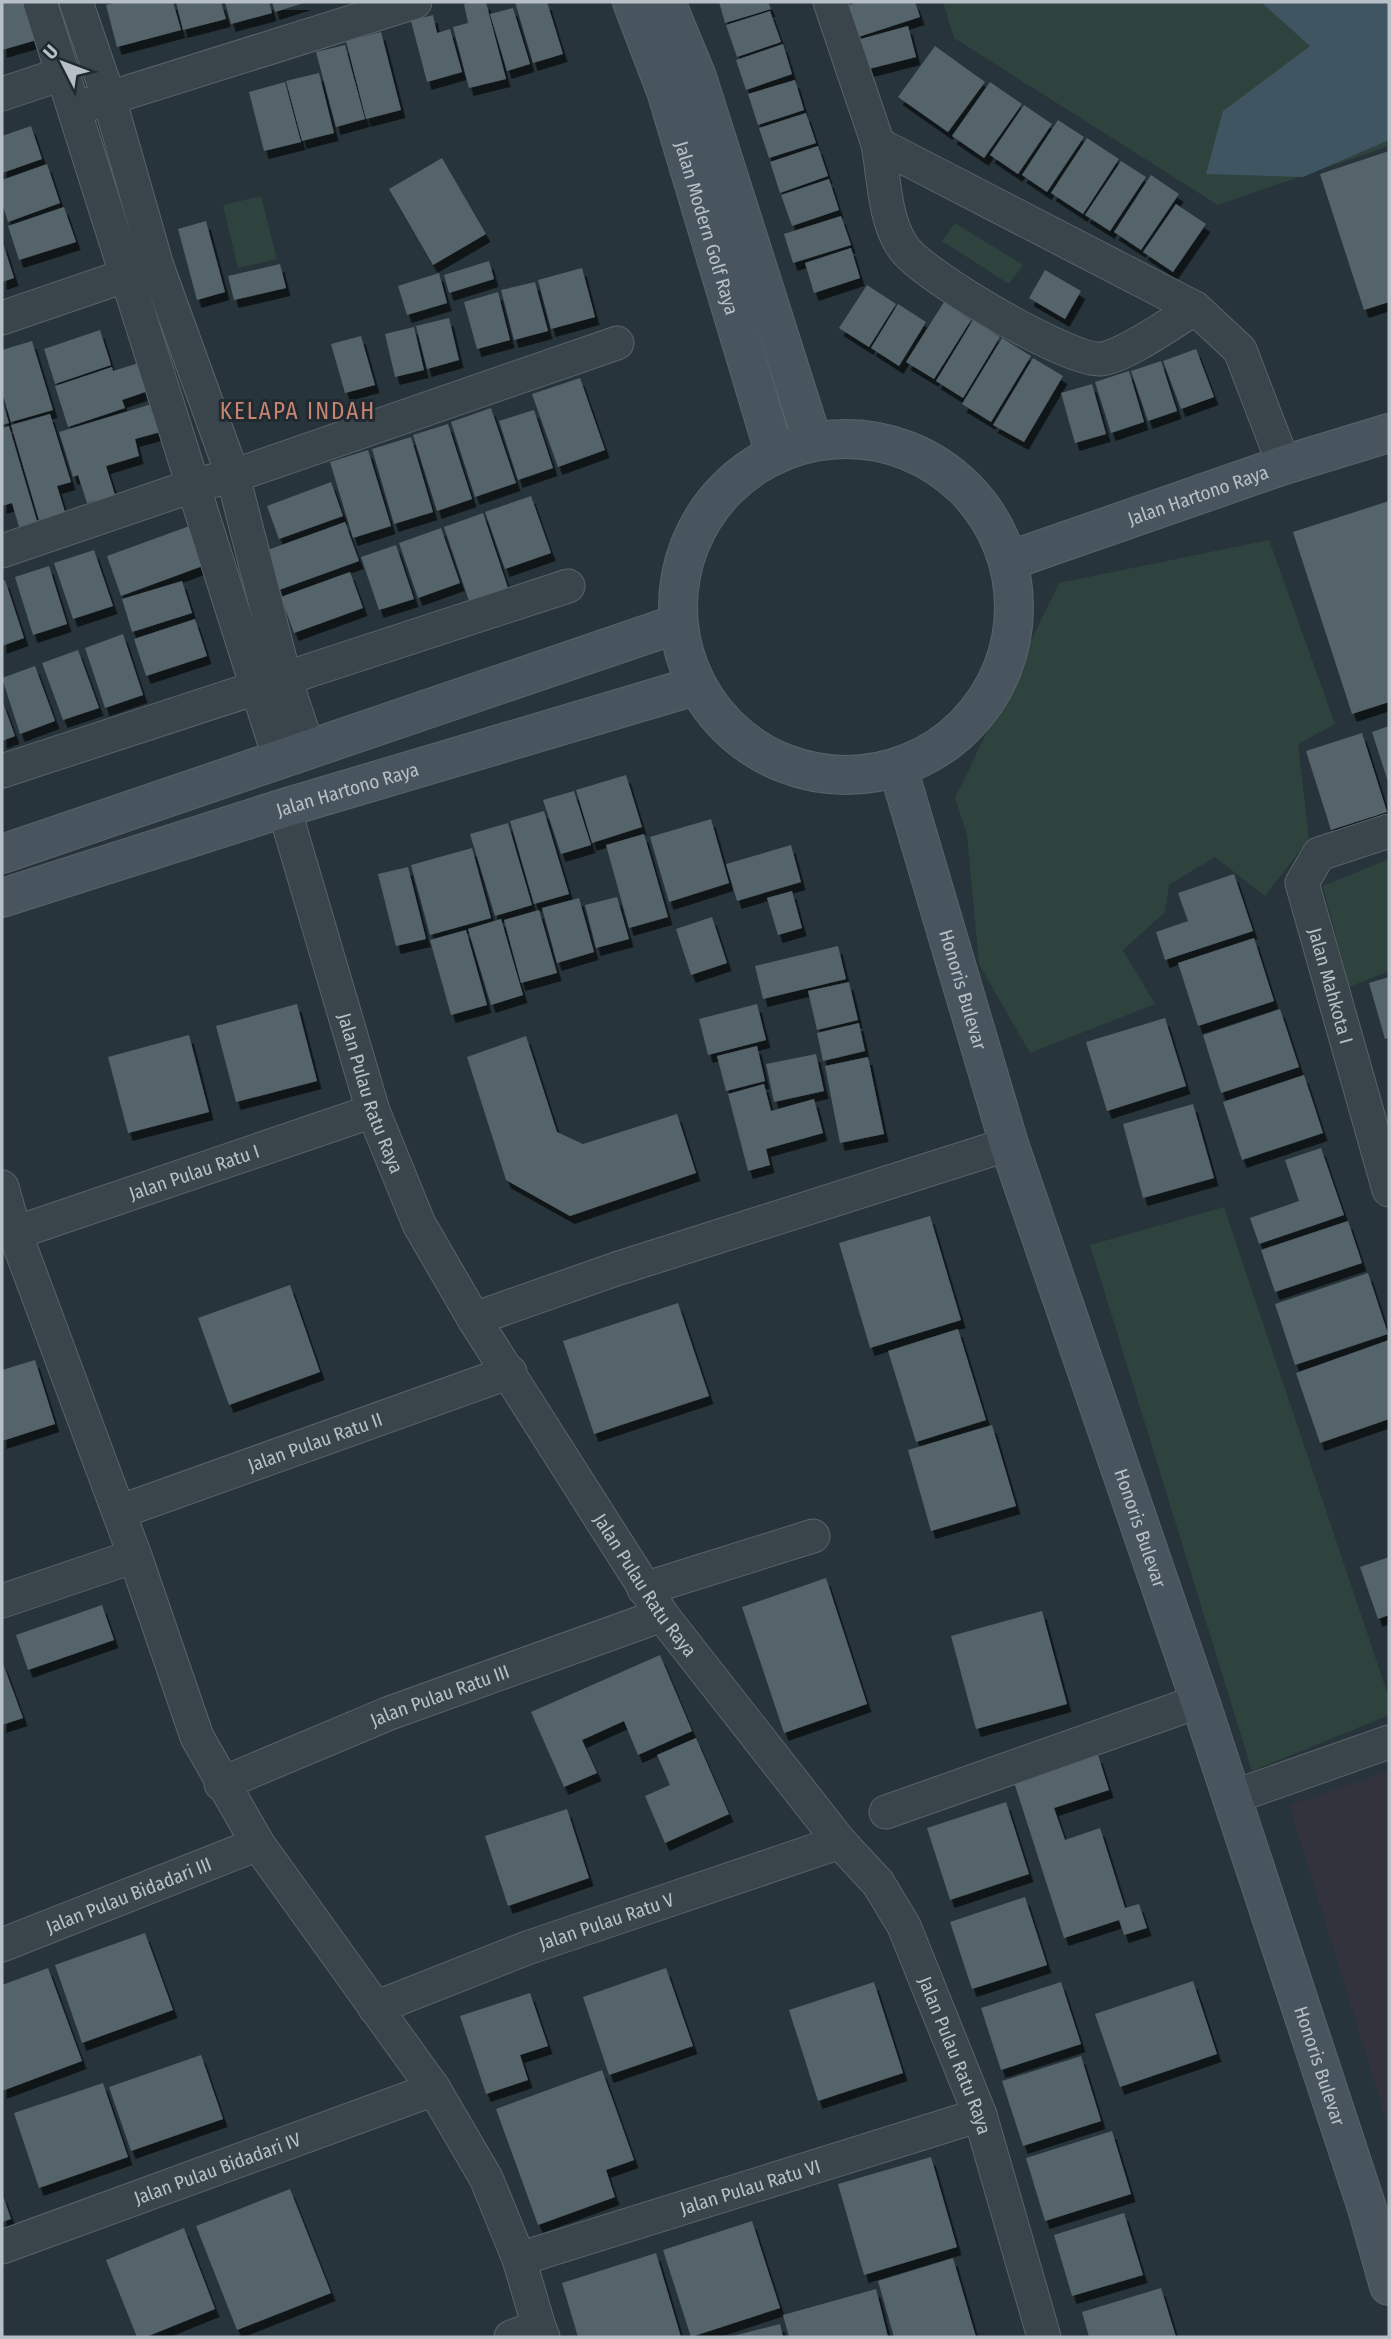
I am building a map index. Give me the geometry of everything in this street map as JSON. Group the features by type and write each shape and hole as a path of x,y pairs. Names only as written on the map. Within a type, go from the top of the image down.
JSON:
{"street":[{"path":"40,2 73,110 233,476 271,683"},
{"path":"76,2 109,98 142,271 195,485 271,683 295,755"},
{"path":"73,110 415,2"},
{"name":"Jalan Modern Golf Raya","path":"632,2 666,92 775,455"},
{"name":"Jalan Modern Golf Raya","path":"666,2 696,77 813,442"},
{"path":"830,2 878,144 891,218 902,247 934,276 1057,346 1083,357 1102,359 1152,335 1195,308"},
{"path":"2,94 62,74"},
{"path":"878,144 1195,308 1240,350 1284,465"},
{"path":"2,318 142,271"},
{"path":"2,551 195,485 233,476 617,343"},
{"name":"Jalan Hartono Raya","path":"1008,561 1284,465 1389,433"},
{"path":"849,439 885,443 929,461 949,474 975,498 995,528 1008,561 1015,604 1010,646 995,687 970,722 937,750 898,768 851,777 804,772 760,754 723,724 695,686 677,624 678,589 685,555 699,524 728,488 746,472 775,455 813,442 849,439"},
{"path":"2,771 568,586"},
{"path":"2,854 677,624"},
{"name":"Jalan Hartono Raya","path":"2,898 284,808 695,686"},
{"name":"Honoris Bulevar","path":"898,768 1009,1144 1200,1701 1367,2208 1389,2286"},
{"name":"Jalan Pulau Ratu Raya","path":"284,808 373,1111 418,1224 474,1319 510,1371 653,1602 840,1842 878,1883 904,1926 980,2116 1044,2337"},
{"name":"Jalan Mahkota I","path":"1389,831 1319,855 1301,883 1389,1190"},
{"name":"Jalan Pulau Ratu I","path":"14,1253 373,1111"},
{"path":"474,1319 616,1269 1009,1144"},
{"path":"2,1187 14,1253 119,1512 197,1737 221,1784 258,1844 434,2089 486,2178 519,2259 531,2334"},
{"name":"Jalan Pulau Ratu II","path":"119,1512 510,1371"},
{"name":"Jalan Pulau Ratu III","path":"221,1784 813,1536"},
{"path":"2,1601 135,1556"},
{"path":"886,1812 1200,1701"},
{"path":"1230,1798 1389,1742"},
{"name":"Jalan Pulau Ratu V","path":"376,2008 527,1948 840,1842"},
{"name":"Jalan Pulau Bidadari III","path":"2,1945 258,1844"},
{"name":"Jalan Pulau Bidadari IV","path":"2,2247 434,2089"},
{"name":"Jalan Pulau Ratu VI","path":"519,2259 980,2116"}],"shaded area":[{"path":"1389,1771 1389,2129 1289,1805"}],"green space":[{"path":"943,2 1389,2 1389,146 1218,205 954,38"},
{"path":"261,196 277,259 238,268 223,205"},
{"path":"955,223 1023,265 1009,284 942,241"},
{"path":"1269,540 1335,724 1298,744 1309,839 1265,896 1215,857 1169,885 1165,912 1123,950 1155,1004 1030,1053 979,964 967,835 955,798 1059,583"},
{"path":"1389,859 1389,971 1349,987 1323,886"},
{"path":"1224,1207 1389,1698 1389,1715 1252,1771 1090,1245"}],"water":[{"path":"1261,2 1389,2 1389,140 1303,177 1206,174 1223,111 1310,46"}],"building":[{"path":"2,2 29,2 40,39 2,50"},
{"path":"117,2 173,2 181,30 117,47 106,5"},
{"path":"176,2 221,2 226,19 183,30"},
{"path":"225,2 269,2 272,13 231,24"},
{"path":"272,2 307,2 275,12"},
{"path":"486,2 506,79 469,88 453,27 468,23 464,4"},
{"path":"515,2 547,2 563,54 533,63"},
{"path":"719,2 768,2 771,9 725,23"},
{"path":"859,2 915,2 920,17 849,40 839,8"},
{"path":"513,8 530,64 507,71 490,14"},
{"path":"770,11 781,42 737,57 726,25"},
{"path":"433,15 437,33 450,29 462,72 427,82 411,21"},
{"path":"908,26 916,57 865,70 857,40"},
{"path":"381,32 401,110 366,119 346,41"},
{"path":"783,44 792,74 746,90 736,60"},
{"path":"345,45 365,119 336,127 316,52"},
{"path":"935,46 985,82 948,132 898,97"},
{"path":"319,73 334,133 302,141 286,81"},
{"path":"795,80 804,110 758,125 748,94"},
{"path":"285,82 301,142 264,151 249,92"},
{"path":"990,82 1022,104 984,158 952,136"},
{"path":"1024,105 1052,124 1018,174 990,155"},
{"path":"806,113 816,143 769,158 759,128"},
{"path":"1058,120 1084,137 1047,192 1022,175"},
{"path":"31,126 42,159 2,173 2,136"},
{"path":"1087,138 1119,159 1083,214 1051,193"},
{"path":"818,146 828,176 780,193 770,162"},
{"path":"1389,151 1389,302 1364,310 1320,174"},
{"path":"442,158 486,234 433,265 389,189"},
{"path":"1121,161 1146,177 1110,231 1085,215"},
{"path":"47,164 60,203 8,222 2,203 2,180"},
{"path":"1151,175 1179,194 1141,250 1114,232"},
{"path":"829,179 839,210 792,226 781,195"},
{"path":"1176,204 1206,224 1173,272 1143,252"},
{"path":"64,207 76,242 19,260 8,226"},
{"path":"841,216 851,245 793,263 784,234"},
{"path":"206,221 225,292 197,300 178,229"},
{"path":"2,240 14,278 2,282"},
{"path":"851,248 860,278 814,293 805,263"},
{"path":"489,261 494,279 449,293 444,275"},
{"path":"280,264 286,288 234,300 228,276"},
{"path":"582,268 595,317 551,329 538,280"},
{"path":"1045,270 1081,291 1065,319 1029,298"},
{"path":"439,273 447,303 407,315 398,286"},
{"path":"535,282 548,331 514,340 501,290"},
{"path":"867,285 896,304 869,347 839,328"},
{"path":"498,292 510,340 477,349 464,302"},
{"path":"944,302 971,320 934,379 906,362"},
{"path":"898,304 926,322 899,366 871,348"},
{"path":"449,318 459,360 427,369 416,326"},
{"path":"973,320 1000,337 963,398 936,381"},
{"path":"414,327 424,370 395,377 385,334"},
{"path":"100,330 111,365 55,384 44,349"},
{"path":"361,336 375,385 345,393 331,344"},
{"path":"1002,338 1031,356 991,422 962,404"},
{"path":"32,341 53,410 11,422 2,392 2,350"},
{"path":"1196,349 1214,397 1181,409 1163,361"},
{"path":"1033,358 1063,376 1024,442 993,425"},
{"path":"1161,361 1177,411 1148,421 1131,371"},
{"path":"142,362 151,390 122,400 125,408 68,427 55,386 112,367 113,371"},
{"path":"1129,371 1144,422 1111,433 1095,382"},
{"path":"580,378 605,450 558,467 532,394"},
{"path":"1092,384 1106,434 1075,443 1061,393"},
{"path":"2,400 9,423 2,425"},
{"path":"155,403 164,431 135,439 139,456 106,466 115,495 87,503 78,475 73,477 59,432"},
{"path":"491,408 516,483 475,497 451,422"},
{"path":"534,410 553,468 518,480 499,421"},
{"path":"50,414 71,482 57,486 65,512 39,520 11,425"},
{"path":"448,424 472,499 437,511 413,435"},
{"path":"9,426 37,521 19,527 12,503 2,506 2,428"},
{"path":"411,437 433,512 394,524 372,449"},
{"path":"368,450 391,526 353,538 330,462"},
{"path":"331,482 343,516 279,539 267,506"},
{"path":"531,496 551,553 505,569 485,512"},
{"path":"1389,501 1389,702 1352,714 1293,532"},
{"path":"483,513 511,597 472,610 444,527"},
{"path":"345,522 359,561 279,590 265,551"},
{"path":"195,524 208,564 121,596 107,556"},
{"path":"441,528 460,583 418,598 399,543"},
{"path":"396,545 414,599 379,610 361,557"},
{"path":"94,550 113,606 73,619 54,563"},
{"path":"49,566 67,624 33,635 15,577"},
{"path":"350,572 363,608 294,633 281,597"},
{"path":"5,580 24,638 2,646 2,581"},
{"path":"182,581 192,613 132,632 122,599"},
{"path":"195,619 207,656 146,676 134,639"},
{"path":"123,634 143,695 105,708 85,648"},
{"path":"78,650 99,708 63,720 42,663"},
{"path":"35,666 55,721 20,734 2,678"},
{"path":"2,700 15,736 2,741"},
{"path":"1389,726 1389,785 1372,732"},
{"path":"1362,733 1387,812 1331,830 1306,751"},
{"path":"626,775 642,827 592,843 576,790"},
{"path":"574,791 591,845 561,854 543,800"},
{"path":"544,811 569,894 534,904 510,821"},
{"path":"711,819 729,883 669,902 650,837"},
{"path":"508,823 532,905 495,916 470,834"},
{"path":"644,834 668,917 629,928 606,845"},
{"path":"791,845 801,882 737,901 726,864"},
{"path":"472,848 491,918 430,935 411,865"},
{"path":"408,867 426,939 396,946 378,874"},
{"path":"1234,874 1253,931 1165,960 1156,932 1188,921 1178,893"},
{"path":"792,891 802,928 778,935 767,898"},
{"path":"617,897 629,939 596,948 585,905"},
{"path":"579,898 594,952 557,963 542,908"},
{"path":"539,910 557,973 521,983 504,920"},
{"path":"712,917 727,963 691,975 676,929"},
{"path":"501,919 523,995 491,1005 468,929"},
{"path":"466,930 487,1005 451,1015 430,940"},
{"path":"1254,938 1274,1001 1198,1026 1178,963"},
{"path":"838,946 846,979 763,999 755,966"},
{"path":"1389,977 1389,1038 1385,1039 1369,983"},
{"path":"849,982 858,1020 817,1030 808,991"},
{"path":"297,1004 317,1081 236,1102 216,1026"},
{"path":"757,1004 766,1040 708,1055 699,1019"},
{"path":"1280,1009 1299,1067 1221,1093 1203,1035"},
{"path":"1165,1018 1186,1086 1107,1111 1086,1042"},
{"path":"859,1023 865,1051 823,1061 817,1033"},
{"path":"189,1035 209,1112 128,1133 108,1057"},
{"path":"526,1036 557,1132 583,1144 677,1114 696,1173 570,1216 506,1180 467,1057"},
{"path":"757,1046 765,1081 726,1091 717,1056"},
{"path":"816,1054 824,1091 774,1102 766,1064"},
{"path":"868,1057 884,1134 840,1143 825,1066"},
{"path":"1304,1075 1323,1133 1242,1160 1223,1102"},
{"path":"764,1084 771,1111 814,1099 823,1133 766,1149 770,1165 748,1171 728,1094"},
{"path":"1193,1104 1214,1178 1143,1198 1123,1124"},
{"path":"1321,1148 1344,1215 1259,1244 1250,1218 1299,1201 1285,1160"},
{"path":"930,1216 961,1320 870,1348 839,1243"},
{"path":"1348,1221 1362,1263 1275,1292 1261,1250"},
{"path":"1368,1273 1388,1334 1295,1365 1275,1304"},
{"path":"290,1285 320,1372 229,1405 198,1318"},
{"path":"678,1303 709,1396 594,1434 563,1341"},
{"path":"958,1329 986,1420 916,1442 888,1351"},
{"path":"1389,1340 1389,1419 1320,1443 1296,1373"},
{"path":"35,1360 55,1424 2,1441 2,1370"},
{"path":"992,1425 1016,1506 931,1531 908,1450"},
{"path":"1389,1557 1389,1615 1378,1619 1360,1567"},
{"path":"826,1578 867,1704 784,1733 742,1607"},
{"path":"102,1605 114,1640 28,1670 16,1635"},
{"path":"1042,1611 1067,1704 976,1729 951,1636"},
{"path":"660,1655 692,1731 638,1755 624,1721 582,1740 597,1773 564,1787 531,1712"},
{"path":"2,1661 23,1718 2,1725"},
{"path":"696,1738 729,1814 665,1843 645,1796 670,1785 657,1755"},
{"path":"1098,1755 1109,1790 1054,1808 1065,1840 1100,1828 1125,1908 1139,1904 1147,1928 1124,1935 1119,1920 1064,1938 1014,1782"},
{"path":"1006,1802 1029,1874 950,1900 927,1828"},
{"path":"567,1809 589,1878 508,1906 485,1836"},
{"path":"1025,1897 1047,1965 972,1989 950,1922"},
{"path":"145,1933 173,2010 82,2043 55,1965"},
{"path":"48,1968 82,2061 2,2091 2,1985"},
{"path":"666,1968 693,2046 609,2075 583,1997"},
{"path":"1193,1981 1217,2054 1120,2087 1095,2014"},
{"path":"874,1982 903,2073 818,2101 789,2010"},
{"path":"1061,1982 1081,2044 1001,2070 981,2008"},
{"path":"530,1993 548,2046 520,2055 528,2080 486,2094 460,2016"},
{"path":"201,2055 223,2119 131,2151 109,2087"},
{"path":"1081,2056 1101,2121 1023,2146 1002,2081"},
{"path":"602,2070 634,2160 606,2170 615,2197 538,2225 496,2109"},
{"path":"103,2083 128,2157 39,2188 14,2113"},
{"path":"1112,2131 1131,2194 1045,2221 1026,2158"},
{"path":"931,2157 957,2247 864,2275 838,2184"},
{"path":"290,2189 331,2293 237,2330 196,2226"},
{"path":"2,2193 11,2219 2,2222"},
{"path":"1124,2213 1143,2275 1072,2296 1054,2235"},
{"path":"752,2221 780,2308 691,2337 663,2250"},
{"path":"184,2228 215,2309 146,2337 137,2337 106,2260"},
{"path":"656,2253 681,2337 578,2337 562,2283"},
{"path":"953,2258 976,2337 894,2337 878,2281"},
{"path":"1161,2288 1176,2337 1089,2337 1082,2312"},
{"path":"876,2289 888,2337 789,2337 783,2315"},
{"path":"780,2324 783,2337 733,2337 733,2336"}],"district":[{"name":"KELAPA INDAH","path":"298,411"}]}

Exercise objective: Work out how many lines in the material above hold the word "Bidadari"; answer with the number only.

Response area: 2